ИСХОДНЫЙ ТЕКСТ:

↓↓↓

Непонятность для меня Ваших стихов идет от огромной разности опыта движения в цветном тумане, терпеливого прислушивания. Часто они мне болезненны, как для косного тела отвычка от естественных движений или как приближение врача. Помимо стихов, как в этом моем сне, и без слов Ваше присутствие наоборот всегда легко и радует. Начинаются слова — и требуется работа узнавания, расчистки, от которой становится тяжело и стыдно, «как боль в кишках, как соль в глазах». Именно то, что конца чтению поэзии не будет и ее смыслы не перестанут, она требует не иметь смысла, просто звучать, как музыка и окрик. Но всякие стихи, у Вас и не только у Вас, они же и автопортрет, или двойной портрет, или даже еще тройной, четверной, как у Вас «Памяти поэта». И, как у Рембрандта, откровение человека всегда непривычно и задевает, ведь мы так редко видим людей, почти никогда не взглядываем на них.

↑↑↑

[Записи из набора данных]
↓↓↓

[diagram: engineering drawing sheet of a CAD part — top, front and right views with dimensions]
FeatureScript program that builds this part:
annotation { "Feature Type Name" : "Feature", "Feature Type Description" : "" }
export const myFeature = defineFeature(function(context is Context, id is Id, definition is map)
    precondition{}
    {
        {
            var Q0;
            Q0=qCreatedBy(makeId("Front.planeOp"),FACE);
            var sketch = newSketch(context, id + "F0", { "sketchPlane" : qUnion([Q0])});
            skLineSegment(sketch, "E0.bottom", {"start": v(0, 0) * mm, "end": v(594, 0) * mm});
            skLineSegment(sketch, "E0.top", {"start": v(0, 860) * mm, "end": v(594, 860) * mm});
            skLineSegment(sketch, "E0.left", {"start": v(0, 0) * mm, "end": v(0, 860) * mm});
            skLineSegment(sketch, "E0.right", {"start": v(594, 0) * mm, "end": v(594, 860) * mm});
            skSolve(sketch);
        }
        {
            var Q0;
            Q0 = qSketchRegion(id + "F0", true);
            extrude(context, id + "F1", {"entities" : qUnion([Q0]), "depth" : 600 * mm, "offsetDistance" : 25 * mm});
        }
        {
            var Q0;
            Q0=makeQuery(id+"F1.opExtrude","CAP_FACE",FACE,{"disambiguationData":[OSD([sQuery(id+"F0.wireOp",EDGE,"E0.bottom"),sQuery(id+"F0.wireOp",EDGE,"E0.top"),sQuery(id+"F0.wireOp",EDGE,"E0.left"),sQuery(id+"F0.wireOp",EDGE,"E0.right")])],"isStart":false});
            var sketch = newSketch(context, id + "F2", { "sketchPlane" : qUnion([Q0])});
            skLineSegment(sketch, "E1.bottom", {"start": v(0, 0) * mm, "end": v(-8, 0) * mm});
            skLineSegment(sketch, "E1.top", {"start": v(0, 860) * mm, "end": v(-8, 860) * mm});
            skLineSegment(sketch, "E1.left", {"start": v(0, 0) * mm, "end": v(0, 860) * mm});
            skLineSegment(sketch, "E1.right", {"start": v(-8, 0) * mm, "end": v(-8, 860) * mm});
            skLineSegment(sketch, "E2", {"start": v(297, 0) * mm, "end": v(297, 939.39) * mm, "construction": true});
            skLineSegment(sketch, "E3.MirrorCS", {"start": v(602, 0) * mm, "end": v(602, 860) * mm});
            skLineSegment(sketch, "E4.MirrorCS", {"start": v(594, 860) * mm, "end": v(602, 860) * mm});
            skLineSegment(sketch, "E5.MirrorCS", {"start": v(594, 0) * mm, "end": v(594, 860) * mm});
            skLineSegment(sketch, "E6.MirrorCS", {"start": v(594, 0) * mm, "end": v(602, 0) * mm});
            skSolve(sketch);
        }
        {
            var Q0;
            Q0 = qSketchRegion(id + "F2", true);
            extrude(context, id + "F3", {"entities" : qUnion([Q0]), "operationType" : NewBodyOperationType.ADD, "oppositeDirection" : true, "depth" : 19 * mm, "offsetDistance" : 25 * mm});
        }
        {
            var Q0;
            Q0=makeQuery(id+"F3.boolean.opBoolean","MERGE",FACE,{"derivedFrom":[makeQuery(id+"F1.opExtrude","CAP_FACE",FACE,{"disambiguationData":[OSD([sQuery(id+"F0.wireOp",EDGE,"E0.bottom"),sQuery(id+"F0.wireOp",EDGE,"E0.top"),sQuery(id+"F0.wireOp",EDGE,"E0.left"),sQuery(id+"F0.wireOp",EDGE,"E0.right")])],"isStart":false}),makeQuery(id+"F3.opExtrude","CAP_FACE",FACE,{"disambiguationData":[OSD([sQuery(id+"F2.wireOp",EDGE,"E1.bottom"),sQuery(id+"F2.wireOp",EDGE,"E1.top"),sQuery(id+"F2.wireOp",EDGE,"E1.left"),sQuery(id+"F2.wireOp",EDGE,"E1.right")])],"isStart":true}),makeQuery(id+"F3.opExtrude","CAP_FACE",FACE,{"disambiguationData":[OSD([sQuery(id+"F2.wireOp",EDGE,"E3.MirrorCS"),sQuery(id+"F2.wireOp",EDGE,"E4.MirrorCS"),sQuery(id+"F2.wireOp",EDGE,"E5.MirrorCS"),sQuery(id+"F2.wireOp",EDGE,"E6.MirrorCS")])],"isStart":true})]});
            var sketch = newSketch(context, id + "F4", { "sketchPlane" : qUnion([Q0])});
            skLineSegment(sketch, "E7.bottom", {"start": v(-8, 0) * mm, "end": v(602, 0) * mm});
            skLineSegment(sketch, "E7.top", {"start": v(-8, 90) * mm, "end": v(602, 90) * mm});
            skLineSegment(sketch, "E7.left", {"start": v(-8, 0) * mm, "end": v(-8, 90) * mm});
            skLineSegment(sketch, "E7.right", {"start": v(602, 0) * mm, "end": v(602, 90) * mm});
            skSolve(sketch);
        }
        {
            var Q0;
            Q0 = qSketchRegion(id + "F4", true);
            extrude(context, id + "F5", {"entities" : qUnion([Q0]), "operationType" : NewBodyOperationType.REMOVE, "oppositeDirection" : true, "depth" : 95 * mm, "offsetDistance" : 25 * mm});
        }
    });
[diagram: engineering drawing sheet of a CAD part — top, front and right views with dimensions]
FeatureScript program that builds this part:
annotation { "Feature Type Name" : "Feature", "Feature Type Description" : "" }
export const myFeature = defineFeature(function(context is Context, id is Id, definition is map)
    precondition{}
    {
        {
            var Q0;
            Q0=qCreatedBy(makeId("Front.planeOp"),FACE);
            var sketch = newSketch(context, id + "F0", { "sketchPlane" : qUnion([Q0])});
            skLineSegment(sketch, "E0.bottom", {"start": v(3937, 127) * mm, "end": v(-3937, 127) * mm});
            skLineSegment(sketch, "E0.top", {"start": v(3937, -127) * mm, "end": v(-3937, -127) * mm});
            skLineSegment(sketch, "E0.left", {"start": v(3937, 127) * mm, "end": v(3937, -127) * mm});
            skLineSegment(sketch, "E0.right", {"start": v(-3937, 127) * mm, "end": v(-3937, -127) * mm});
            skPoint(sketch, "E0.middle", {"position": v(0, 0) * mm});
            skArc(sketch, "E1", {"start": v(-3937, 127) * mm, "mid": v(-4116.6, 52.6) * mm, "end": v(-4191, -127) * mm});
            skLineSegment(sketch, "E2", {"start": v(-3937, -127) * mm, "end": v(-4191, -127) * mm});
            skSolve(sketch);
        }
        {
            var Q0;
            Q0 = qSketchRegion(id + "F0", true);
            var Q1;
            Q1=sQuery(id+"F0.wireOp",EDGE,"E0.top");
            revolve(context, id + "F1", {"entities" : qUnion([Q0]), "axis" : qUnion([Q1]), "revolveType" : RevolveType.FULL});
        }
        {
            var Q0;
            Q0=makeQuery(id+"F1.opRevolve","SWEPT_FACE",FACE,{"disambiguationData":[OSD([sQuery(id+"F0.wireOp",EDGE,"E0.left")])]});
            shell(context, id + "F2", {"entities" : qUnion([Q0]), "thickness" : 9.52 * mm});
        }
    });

↑↑↑

ЗАДАНИЕ:
Перепишите слово в слово отрывок из текста о стихах, начиная с «Непонятность для меня» и до «взглядываем на них.» включительно. Эти записи никак не связаны с текстом.

ОТВЕТ:
Непонятность для меня Ваших стихов идет от огромной разности опыта движения в цветном тумане, терпеливого прислушивания. Часто они мне болезненны, как для косного тела отвычка от естественных движений или как приближение врача. Помимо стихов, как в этом моем сне, и без слов Ваше присутствие наоборот всегда легко и радует. Начинаются слова — и требуется работа узнавания, расчистки, от которой становится тяжело и стыдно, «как боль в кишках, как соль в глазах». Именно то, что конца чтению поэзии не будет и ее смыслы не перестанут, она требует не иметь смысла, просто звучать, как музыка и окрик. Но всякие стихи, у Вас и не только у Вас, они же и автопортрет, или двойной портрет, или даже еще тройной, четверной, как у Вас «Памяти поэта». И, как у Рембрандта, откровение человека всегда непривычно и задевает, ведь мы так редко видим людей, почти никогда не взглядываем на них.